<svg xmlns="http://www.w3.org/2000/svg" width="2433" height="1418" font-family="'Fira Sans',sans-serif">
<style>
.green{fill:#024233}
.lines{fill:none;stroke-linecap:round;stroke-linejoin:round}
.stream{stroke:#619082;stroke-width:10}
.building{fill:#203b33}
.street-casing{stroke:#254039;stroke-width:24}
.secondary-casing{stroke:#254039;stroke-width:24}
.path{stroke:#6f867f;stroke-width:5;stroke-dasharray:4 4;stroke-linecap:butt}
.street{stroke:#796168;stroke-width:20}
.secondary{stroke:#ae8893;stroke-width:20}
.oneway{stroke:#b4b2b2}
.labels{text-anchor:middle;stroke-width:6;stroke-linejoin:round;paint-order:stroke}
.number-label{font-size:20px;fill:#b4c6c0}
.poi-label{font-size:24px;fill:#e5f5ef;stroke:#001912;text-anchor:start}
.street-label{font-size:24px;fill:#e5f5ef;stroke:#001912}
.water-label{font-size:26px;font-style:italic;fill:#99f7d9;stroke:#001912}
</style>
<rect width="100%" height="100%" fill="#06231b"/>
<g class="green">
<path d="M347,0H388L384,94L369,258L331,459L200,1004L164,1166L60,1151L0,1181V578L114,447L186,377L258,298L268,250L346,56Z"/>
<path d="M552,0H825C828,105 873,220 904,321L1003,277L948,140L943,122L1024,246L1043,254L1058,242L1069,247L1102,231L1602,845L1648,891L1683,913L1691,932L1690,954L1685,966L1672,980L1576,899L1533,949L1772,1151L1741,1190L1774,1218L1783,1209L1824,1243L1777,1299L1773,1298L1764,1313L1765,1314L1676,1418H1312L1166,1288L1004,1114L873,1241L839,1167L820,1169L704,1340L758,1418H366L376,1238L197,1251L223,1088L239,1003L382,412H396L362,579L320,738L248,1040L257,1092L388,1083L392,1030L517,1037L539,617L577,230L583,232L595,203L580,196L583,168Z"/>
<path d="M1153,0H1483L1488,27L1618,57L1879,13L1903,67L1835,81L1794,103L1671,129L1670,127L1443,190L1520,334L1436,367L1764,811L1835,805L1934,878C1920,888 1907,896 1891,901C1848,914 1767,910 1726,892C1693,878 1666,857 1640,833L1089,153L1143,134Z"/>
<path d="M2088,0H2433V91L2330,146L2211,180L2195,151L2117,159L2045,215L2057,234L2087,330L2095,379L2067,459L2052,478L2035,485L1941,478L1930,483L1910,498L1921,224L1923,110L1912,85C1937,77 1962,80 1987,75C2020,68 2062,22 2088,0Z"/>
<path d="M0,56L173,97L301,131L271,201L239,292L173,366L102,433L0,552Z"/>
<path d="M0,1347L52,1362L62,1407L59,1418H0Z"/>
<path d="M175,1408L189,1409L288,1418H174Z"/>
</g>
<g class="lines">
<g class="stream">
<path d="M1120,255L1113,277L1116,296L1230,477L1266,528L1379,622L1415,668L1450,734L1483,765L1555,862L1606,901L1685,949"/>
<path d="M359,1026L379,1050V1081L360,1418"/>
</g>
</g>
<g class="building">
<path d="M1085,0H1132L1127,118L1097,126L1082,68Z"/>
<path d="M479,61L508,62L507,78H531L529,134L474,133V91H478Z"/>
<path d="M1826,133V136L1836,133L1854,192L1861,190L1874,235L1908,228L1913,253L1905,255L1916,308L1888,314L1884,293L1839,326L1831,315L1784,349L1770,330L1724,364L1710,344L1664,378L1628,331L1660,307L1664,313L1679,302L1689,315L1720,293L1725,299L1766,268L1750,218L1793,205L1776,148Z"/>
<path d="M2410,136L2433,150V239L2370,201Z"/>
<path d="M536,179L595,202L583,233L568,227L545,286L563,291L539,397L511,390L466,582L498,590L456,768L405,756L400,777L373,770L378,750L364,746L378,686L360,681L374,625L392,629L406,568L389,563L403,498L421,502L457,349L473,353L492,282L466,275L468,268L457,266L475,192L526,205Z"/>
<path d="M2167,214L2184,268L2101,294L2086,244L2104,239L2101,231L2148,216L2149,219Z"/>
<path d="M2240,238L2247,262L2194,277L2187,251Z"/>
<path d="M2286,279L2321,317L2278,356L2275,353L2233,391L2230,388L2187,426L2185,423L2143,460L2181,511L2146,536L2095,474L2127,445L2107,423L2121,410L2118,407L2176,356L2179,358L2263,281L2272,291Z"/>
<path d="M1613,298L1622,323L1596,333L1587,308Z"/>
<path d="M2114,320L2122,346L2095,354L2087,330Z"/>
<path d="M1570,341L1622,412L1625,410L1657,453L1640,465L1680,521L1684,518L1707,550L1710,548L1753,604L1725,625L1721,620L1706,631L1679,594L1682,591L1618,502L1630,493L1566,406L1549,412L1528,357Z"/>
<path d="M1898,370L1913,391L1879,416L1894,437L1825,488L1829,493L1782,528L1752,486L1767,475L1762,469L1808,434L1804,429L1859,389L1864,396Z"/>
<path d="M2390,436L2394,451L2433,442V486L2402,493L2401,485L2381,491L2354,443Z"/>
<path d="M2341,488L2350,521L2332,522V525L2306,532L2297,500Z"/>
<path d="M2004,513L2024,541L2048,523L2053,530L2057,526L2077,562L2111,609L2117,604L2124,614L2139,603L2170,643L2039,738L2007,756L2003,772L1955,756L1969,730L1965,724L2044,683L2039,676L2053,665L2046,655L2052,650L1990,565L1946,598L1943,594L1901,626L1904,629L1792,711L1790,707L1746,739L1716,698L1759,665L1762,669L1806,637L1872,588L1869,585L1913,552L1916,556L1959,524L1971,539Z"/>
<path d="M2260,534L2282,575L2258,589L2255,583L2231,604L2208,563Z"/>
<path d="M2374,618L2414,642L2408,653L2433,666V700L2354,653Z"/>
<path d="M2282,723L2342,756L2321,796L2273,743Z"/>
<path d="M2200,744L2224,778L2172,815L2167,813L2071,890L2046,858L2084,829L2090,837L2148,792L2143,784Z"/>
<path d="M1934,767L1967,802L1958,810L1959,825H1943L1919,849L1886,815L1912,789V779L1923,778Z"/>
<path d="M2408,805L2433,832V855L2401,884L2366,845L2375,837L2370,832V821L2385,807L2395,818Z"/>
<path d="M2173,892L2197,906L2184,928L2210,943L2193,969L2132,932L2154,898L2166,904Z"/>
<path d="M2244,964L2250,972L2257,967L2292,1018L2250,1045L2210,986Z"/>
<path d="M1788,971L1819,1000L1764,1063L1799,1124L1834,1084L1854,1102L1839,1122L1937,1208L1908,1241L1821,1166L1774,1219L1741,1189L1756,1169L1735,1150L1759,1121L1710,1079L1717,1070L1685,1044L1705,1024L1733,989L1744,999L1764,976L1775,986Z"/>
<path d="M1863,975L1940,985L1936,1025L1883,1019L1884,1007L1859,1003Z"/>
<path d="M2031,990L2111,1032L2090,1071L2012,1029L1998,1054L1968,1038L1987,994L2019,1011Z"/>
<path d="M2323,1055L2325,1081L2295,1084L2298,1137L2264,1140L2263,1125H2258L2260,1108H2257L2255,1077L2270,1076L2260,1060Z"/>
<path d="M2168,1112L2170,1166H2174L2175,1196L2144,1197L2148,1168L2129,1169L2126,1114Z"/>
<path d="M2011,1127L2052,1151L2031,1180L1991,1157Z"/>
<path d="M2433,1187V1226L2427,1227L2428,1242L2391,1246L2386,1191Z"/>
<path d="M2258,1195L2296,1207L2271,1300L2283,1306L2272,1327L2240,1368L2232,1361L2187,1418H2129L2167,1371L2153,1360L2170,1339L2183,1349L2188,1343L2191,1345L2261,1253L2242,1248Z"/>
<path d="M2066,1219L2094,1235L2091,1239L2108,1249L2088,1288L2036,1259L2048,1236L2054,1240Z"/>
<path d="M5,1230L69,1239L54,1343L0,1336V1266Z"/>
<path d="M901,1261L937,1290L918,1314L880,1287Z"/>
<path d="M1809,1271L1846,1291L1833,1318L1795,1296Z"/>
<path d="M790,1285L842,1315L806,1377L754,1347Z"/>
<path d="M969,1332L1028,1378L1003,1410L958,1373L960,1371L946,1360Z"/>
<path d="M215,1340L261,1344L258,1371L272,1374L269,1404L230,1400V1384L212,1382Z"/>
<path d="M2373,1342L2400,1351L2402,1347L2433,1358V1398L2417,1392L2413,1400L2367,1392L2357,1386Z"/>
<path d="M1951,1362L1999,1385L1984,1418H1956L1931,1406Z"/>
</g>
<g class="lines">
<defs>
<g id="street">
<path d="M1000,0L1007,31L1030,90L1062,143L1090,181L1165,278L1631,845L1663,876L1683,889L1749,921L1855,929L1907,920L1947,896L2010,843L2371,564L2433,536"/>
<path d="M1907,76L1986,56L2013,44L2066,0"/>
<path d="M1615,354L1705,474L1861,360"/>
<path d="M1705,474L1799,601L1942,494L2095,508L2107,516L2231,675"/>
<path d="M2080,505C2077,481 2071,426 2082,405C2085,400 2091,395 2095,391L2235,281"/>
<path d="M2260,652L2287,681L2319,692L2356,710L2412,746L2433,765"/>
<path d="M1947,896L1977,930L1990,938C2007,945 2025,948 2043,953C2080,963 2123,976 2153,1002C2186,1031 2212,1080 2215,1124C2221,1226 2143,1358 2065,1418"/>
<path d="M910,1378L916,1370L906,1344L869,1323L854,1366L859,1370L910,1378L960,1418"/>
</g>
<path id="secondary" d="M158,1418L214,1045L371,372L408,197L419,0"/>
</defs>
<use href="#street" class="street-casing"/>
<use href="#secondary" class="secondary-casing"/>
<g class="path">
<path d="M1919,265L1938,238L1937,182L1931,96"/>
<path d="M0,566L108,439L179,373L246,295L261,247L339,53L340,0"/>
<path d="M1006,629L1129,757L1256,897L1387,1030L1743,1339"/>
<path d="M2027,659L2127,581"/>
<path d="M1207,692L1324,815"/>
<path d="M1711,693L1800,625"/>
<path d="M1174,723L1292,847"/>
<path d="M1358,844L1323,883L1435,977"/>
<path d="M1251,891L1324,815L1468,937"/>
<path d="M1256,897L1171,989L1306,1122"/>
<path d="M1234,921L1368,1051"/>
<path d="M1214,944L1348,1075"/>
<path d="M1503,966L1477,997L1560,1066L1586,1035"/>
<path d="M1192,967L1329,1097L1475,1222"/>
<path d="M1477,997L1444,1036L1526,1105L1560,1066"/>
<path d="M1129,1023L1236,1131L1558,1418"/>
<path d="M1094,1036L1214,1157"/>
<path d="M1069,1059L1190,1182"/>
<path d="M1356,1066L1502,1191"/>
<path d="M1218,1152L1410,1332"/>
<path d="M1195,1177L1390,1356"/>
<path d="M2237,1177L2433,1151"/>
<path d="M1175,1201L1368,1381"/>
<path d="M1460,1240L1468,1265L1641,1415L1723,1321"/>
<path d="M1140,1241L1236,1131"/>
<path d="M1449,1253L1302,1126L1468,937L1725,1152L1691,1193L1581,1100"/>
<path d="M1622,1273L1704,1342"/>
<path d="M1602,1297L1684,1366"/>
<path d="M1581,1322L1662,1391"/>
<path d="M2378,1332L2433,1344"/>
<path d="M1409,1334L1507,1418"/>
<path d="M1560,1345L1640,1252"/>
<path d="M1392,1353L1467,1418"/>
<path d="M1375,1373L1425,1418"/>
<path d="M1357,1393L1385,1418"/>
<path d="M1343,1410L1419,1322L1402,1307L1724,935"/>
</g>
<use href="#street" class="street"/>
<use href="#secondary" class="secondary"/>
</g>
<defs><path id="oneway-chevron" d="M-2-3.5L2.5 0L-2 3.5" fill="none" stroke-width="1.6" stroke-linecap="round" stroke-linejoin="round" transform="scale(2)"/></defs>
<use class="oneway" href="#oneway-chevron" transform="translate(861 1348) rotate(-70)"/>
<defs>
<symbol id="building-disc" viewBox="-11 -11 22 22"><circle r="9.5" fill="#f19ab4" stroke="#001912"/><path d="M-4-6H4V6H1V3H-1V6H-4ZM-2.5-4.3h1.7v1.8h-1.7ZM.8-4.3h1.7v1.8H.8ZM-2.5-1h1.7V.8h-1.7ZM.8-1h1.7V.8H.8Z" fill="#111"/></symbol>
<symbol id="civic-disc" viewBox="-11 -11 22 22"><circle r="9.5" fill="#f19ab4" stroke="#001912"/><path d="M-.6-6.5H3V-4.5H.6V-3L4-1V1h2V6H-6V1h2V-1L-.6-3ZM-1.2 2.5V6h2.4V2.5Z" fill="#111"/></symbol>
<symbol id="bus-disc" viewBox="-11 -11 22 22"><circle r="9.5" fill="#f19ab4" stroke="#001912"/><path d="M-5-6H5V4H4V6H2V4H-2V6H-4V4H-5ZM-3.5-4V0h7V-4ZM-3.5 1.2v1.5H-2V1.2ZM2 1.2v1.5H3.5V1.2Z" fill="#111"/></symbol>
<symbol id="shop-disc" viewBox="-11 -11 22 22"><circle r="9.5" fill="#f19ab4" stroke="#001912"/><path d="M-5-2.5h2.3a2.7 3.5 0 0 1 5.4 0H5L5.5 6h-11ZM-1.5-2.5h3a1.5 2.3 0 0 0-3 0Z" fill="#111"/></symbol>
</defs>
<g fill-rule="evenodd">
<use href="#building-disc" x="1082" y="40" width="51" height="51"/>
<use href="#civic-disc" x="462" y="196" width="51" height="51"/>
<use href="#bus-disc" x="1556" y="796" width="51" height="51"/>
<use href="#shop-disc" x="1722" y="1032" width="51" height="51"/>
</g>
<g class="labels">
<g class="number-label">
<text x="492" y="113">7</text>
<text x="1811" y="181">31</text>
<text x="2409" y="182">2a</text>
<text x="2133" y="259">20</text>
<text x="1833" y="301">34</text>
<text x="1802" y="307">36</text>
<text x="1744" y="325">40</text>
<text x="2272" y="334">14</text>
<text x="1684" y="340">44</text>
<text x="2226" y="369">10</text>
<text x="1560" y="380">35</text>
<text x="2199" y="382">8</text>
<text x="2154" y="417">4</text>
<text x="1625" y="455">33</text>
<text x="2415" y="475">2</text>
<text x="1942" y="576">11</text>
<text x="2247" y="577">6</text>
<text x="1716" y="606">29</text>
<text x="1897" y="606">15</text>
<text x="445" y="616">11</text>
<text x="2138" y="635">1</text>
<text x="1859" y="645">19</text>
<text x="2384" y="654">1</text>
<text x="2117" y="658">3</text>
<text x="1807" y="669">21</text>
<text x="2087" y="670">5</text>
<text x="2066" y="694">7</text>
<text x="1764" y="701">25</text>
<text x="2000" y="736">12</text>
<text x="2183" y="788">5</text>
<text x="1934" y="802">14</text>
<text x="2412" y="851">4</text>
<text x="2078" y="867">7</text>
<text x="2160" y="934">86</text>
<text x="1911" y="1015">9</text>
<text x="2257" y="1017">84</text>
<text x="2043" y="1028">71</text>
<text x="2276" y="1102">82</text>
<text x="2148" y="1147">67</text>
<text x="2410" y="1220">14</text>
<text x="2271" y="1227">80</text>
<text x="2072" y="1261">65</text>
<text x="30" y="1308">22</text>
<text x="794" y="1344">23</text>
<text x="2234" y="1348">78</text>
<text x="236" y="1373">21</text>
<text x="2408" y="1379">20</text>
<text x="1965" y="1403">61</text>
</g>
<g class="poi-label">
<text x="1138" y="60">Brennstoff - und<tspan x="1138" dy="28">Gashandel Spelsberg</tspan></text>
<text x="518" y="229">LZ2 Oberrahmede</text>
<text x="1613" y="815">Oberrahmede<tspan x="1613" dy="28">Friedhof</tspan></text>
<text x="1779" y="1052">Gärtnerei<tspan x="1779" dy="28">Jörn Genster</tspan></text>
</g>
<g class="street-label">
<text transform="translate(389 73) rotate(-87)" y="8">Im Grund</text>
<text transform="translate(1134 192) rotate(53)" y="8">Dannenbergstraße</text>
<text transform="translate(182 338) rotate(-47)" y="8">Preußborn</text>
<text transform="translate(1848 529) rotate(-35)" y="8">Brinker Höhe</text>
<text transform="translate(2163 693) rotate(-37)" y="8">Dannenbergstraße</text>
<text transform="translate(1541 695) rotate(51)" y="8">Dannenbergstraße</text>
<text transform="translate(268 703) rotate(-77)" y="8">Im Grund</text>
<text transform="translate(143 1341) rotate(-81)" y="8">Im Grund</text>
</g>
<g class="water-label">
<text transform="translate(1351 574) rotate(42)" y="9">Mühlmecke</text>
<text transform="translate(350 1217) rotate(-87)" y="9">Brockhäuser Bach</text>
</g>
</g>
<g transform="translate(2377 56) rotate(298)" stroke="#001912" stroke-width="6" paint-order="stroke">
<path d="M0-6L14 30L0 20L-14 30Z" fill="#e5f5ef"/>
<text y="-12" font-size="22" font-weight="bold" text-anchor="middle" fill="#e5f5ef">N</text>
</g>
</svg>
● ● ●
Exercise: Your answer should be each line from the preceding material in which the word "labels" occurs.

Written solution:
.labels{text-anchor:middle;stroke-width:6;stroke-linejoin:round;paint-order:stroke}
<g class="labels">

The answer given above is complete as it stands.